When 18-tabling full ring, I average about 14.5-15 VP$IP and 13-13.5 PFR. I'll be posting a stats thread in the full ring forum today probably since I'm about to break 50k hands of 200nl for the year. I'm not totally sure I understand the second question but I'll try to answer it anyway.
Edit: http://www.flopturnriver.com/phpBB2/...st-t65966.html is the stats post referred to above
At any given time, I'm only involved in 2-3, rarely 4-5 hands that "matter". By "hands that matter" I mean there's something about them that's going to take some sort of thought.

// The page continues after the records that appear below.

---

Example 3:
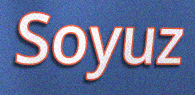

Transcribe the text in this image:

Soyuz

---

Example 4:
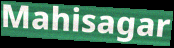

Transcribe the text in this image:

Mahisagar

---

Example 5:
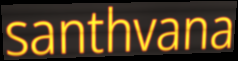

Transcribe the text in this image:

santhvana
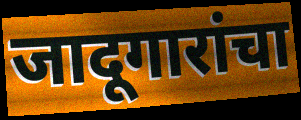
जादूगारांचा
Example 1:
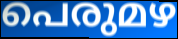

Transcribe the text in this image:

പെരുമഴ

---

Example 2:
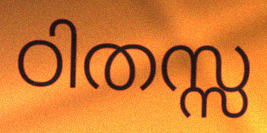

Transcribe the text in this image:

ഠിതസ്സ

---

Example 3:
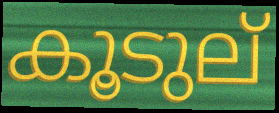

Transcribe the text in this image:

കൂടുല്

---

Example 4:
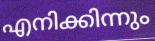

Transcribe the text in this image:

എനിക്കിന്നും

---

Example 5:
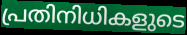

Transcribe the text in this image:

പ്രതിനിധികളുടെ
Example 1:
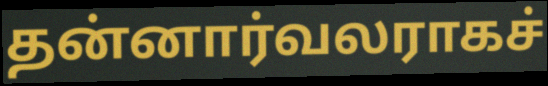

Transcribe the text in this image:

தன்னார்வலராகச்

For an example of a hand that "doesn't matter", say you raise AQs in EP, get a 20/5 caller from the blinds who folds to a c-bet 89% of the time over a large sample. The flop comes K95 giving you a flush draw and you're checked to. You c-bet. So far this hand hasn't taken much thought and is pretty much played automatically.

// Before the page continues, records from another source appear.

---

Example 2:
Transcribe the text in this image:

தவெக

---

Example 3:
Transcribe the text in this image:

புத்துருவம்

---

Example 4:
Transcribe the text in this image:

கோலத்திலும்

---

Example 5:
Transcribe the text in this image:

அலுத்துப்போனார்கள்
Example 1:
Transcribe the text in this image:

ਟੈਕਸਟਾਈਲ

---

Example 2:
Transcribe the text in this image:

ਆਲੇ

Villain calls. The turn is a Q and villain checks. Now it's starting to become a "hand that matters" because you have to think a little to decide what your play is going to be, but I probably check here depending on the villain.
The river comes a 5 that misses our flush draw. Villain leads with a near-PSB. Now I've got to think more specifically about what hands he could hold. I don't know what I would do here because it would depend mostly on the individual villain.
I guess the point is that all of my decisions are sort of on this sliding scale of whether I have to think much about them or not. Big pots, later streets, villains I have been pushing and been getting pushed back against, and non-standard lines tend to involve more thought.